Devastating NHS nursing strikes are PAUSED

Devastating NHS nursing strikes are PAUSED as ministers finally agree to ‘intensive talks’ over pay

The Royal College of Nursing (RCN) will pause its upcoming strike action in England after the Government finally agreed to official talks on pay with the union. 

It comes after months of industrial action by the nursing union with leaders repeatedly calling for Government to open discussions over NHS staff salaries. 

Nurses were due to hold a devastating 48-hour strike on March 1 that would have seen staff walk out of A&Es and cancer wards for the first time in the long-running dispute.

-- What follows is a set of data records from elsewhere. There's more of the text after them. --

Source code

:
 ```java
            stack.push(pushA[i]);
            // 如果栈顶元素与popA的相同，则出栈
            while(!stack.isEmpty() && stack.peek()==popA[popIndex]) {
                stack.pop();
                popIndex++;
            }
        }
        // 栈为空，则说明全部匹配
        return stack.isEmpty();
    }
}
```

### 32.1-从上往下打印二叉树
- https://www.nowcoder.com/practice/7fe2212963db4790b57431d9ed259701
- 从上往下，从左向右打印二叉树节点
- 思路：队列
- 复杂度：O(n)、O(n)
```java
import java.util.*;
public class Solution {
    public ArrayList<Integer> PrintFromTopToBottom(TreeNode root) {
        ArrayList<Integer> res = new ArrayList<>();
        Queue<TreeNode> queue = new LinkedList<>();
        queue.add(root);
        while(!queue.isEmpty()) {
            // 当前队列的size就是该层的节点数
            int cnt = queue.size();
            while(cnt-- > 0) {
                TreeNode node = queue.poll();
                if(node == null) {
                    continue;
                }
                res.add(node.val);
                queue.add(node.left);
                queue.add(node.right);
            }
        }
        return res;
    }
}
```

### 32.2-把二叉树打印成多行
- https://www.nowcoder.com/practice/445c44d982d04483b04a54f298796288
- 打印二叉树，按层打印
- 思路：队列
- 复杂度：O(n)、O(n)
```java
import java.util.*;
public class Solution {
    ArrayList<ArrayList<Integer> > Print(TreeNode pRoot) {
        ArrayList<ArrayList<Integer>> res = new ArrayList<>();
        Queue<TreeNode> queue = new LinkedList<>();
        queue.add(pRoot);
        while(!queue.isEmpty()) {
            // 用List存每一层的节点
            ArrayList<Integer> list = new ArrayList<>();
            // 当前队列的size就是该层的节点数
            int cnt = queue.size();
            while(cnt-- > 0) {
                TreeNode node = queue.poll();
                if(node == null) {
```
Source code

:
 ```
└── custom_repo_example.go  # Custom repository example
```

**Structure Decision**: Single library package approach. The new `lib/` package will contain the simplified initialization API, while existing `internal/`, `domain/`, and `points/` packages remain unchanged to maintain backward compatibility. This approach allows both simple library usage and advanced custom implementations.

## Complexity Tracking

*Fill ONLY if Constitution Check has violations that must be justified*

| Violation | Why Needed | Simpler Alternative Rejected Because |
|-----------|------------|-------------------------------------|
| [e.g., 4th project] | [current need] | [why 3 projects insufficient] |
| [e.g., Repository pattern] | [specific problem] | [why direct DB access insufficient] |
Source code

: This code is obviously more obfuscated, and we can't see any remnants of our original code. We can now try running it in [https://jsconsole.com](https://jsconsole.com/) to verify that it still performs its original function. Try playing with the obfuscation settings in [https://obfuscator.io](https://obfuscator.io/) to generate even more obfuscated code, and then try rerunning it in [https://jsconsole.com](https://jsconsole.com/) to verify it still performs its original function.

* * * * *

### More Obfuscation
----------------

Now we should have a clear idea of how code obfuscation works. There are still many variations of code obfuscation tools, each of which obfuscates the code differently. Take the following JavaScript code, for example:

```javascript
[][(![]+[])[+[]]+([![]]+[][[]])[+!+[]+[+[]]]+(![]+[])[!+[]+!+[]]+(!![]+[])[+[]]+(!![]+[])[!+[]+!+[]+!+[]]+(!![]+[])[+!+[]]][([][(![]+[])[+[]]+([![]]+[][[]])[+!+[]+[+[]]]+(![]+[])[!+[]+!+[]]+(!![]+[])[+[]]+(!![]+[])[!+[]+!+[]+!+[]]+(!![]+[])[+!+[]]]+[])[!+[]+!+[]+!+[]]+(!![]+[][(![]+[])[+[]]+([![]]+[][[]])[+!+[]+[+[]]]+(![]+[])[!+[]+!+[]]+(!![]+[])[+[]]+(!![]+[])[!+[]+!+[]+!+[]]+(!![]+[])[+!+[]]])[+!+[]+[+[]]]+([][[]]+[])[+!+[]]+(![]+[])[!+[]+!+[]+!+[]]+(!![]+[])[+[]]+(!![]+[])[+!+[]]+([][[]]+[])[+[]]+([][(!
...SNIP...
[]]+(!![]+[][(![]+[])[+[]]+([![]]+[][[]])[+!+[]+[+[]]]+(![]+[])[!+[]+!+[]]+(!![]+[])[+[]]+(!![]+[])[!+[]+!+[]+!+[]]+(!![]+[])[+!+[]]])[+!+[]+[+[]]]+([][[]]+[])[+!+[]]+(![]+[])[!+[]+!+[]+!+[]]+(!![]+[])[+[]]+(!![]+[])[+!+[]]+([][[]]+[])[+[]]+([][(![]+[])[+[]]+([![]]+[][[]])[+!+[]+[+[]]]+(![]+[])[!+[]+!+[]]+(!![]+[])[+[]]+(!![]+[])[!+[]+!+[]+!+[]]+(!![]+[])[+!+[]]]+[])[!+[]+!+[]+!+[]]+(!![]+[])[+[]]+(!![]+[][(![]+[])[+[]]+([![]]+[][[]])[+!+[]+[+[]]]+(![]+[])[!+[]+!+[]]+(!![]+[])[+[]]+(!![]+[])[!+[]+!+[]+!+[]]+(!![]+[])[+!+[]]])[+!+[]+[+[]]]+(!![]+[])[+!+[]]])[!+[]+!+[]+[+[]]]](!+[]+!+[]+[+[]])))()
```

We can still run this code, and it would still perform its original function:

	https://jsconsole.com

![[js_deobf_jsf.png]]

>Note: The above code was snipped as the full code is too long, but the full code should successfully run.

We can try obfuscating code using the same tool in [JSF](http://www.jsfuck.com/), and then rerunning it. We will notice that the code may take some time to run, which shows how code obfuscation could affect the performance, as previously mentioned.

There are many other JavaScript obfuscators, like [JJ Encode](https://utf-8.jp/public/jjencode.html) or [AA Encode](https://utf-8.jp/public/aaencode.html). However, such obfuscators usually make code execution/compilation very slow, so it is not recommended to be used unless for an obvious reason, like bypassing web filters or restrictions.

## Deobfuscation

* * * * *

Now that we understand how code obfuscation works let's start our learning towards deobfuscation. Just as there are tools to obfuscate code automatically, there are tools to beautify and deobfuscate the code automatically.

Announcing the move, a joint statement from the Government and the RCN said that both sides had agreed to hold a process of ‘intense talks’ from Wednesday.   

‘Both sides are committed to finding a fair and reasonable settlement that recognises the vital role that nurses and nursing play in the NHS and the wider economic pressures facing the UK and the Prime Minister’s priority to halve inflation,’ it read.

‘The talks will focus on pay, terms and conditions, and productivity enhancing reforms.’

It comes despite months of ministers insisting the pay deal for the current financial year, which ends in March, was not up for discussion. 

And the news also comes less than a day after junior doctors from the British Medical Association (BMA) threatened to wield an axe into an NHS already crippled by repeated strikes this winter.

Over 98 per cent of BMA junior doctors — who earn up to £58,000 per year — voted in favour of a strike with union officials planning to hold it in March.

The Government’s sudden change of heart on discussing current NHS pay comes after a wave of strike action this winter from nurses, ambulance staff and physiotherapists. 

RCN nurses have been campaigning for a pay rise of 19.7 per cent since nurses first took to the picket line in December.

Union bosses claim this pay rise is needed to not only help their members with the cost-of-living crisis, but also fix long-standing staffing problems in the NHS. 

The union was planning a devastating 48-hour strike from 6am on March 1 in pursuit of this goal. 

Unlike previous strikes this would also include nursing staff working in emergency departments, intensive care units, cancer care and other services that were previously exempted.